There is a law in Texas that says as a lobbyist you cannot represent lobby clients that have conflicting positions with other lobby clients on the same matter or with persons with whom you are associated. When that situation arises, a lobbyist may continue to represent a client when there is a conflict of interest (as defined in the statute) so long as the lobbyist:

  • complies with the required client and Commission notification requirements, (including providing written notice to the client “not later than the second business day after the date the registrant becomes aware of a conflict” and provides notice to the Commission “not later than the 10th day after the date the registrant becomes aware of a conflict”) and
  • in some instances, each affected client has to consent to the conflict and grant the lobbyist permission to continue the representation.

In all instances, remember that the notice has to be on the Commission’s own forms. The contents of the form filed with the Commission (CI-TEC) are confidential, but the fact that you filed it is available to the public, so someone who thinks you have a conflict can ask the Commission if you filed the form. A complaint with the Commission filed against you by anyone who says you haven’t followed the conflicts law could result in a penalty that prohibits you from lobbying for up to two years and a fine of up to $2000.

If you are a lawyer, you must follow both the Lobby Law as well as the State Bar conflict rules.

If it sounds confusing…it is.
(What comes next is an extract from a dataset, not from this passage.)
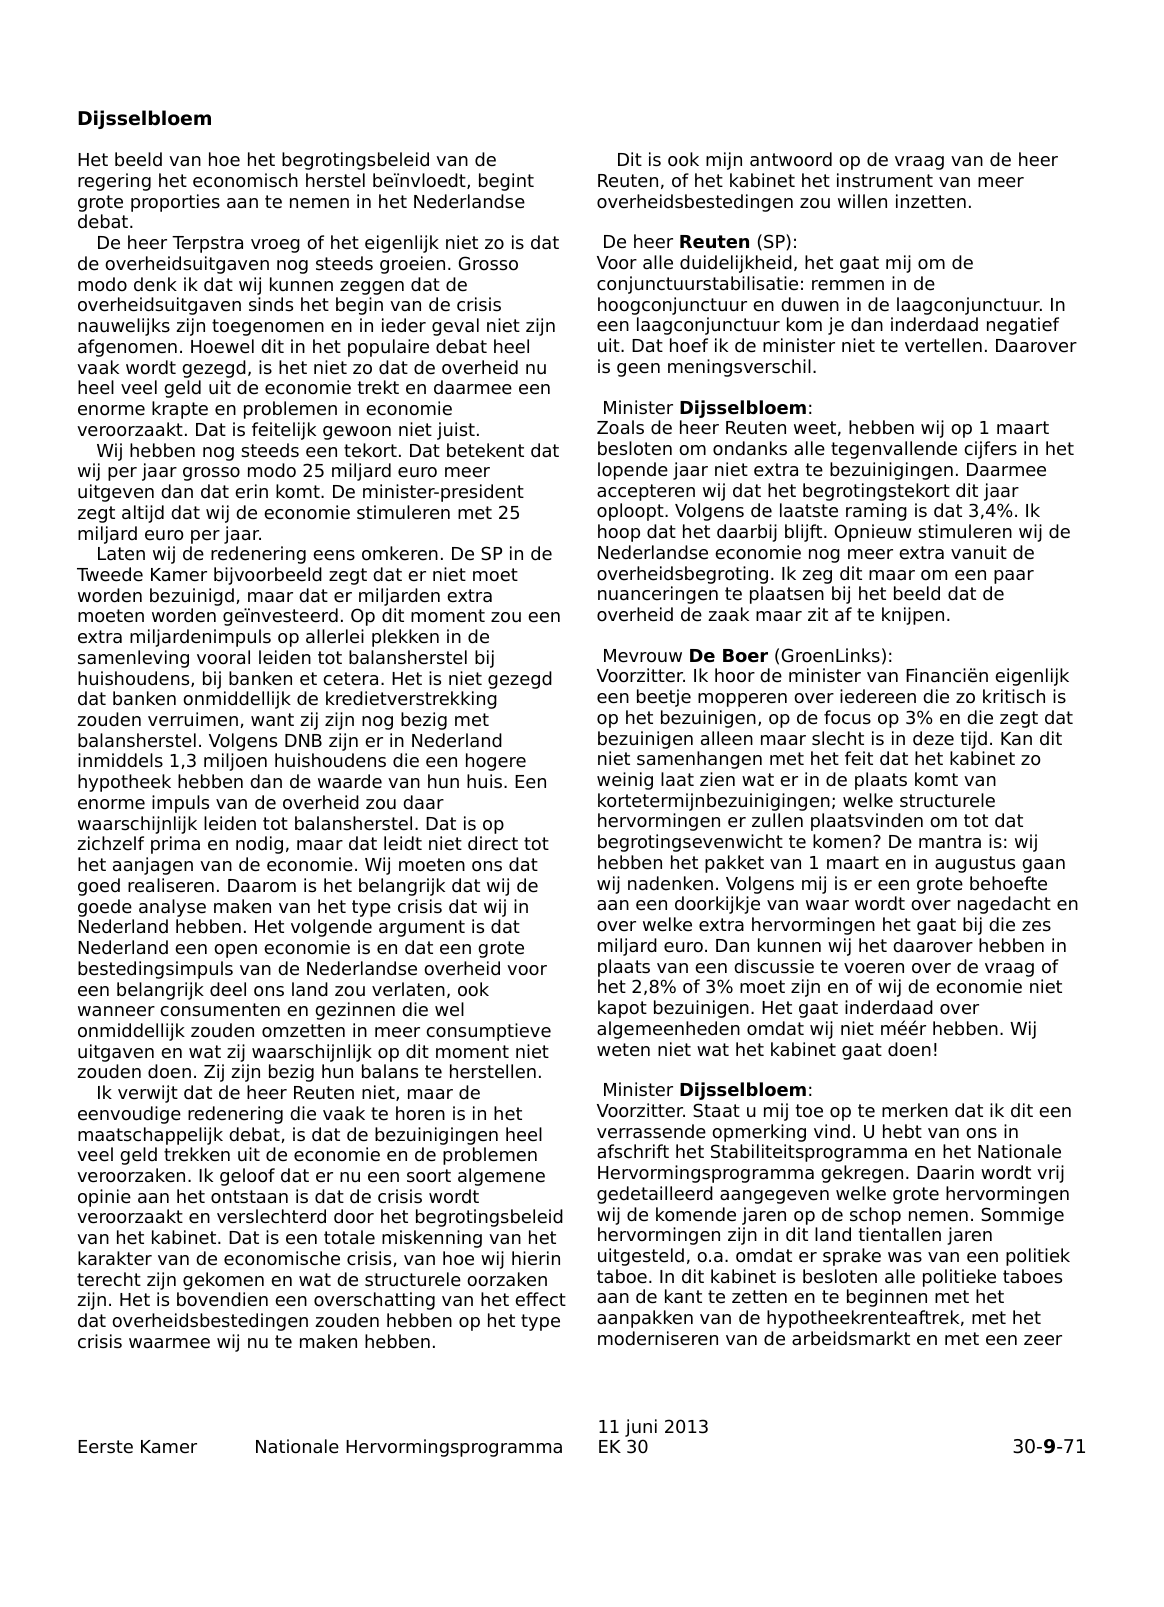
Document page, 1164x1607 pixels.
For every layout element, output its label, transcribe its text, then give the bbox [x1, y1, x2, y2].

However, it is important because it is ethically as well as legally important, and doing it right makes a difference. Once the new lobby software comes on line this summer (2015) it is going to be much easier for you to review all your clients with the same subject matter in case you weren’t thinking conflict…and for others to do the same.

So don’t think a conflict isn’t a big deal and try to ignore it hoping that it will go away. You may end up going away instead.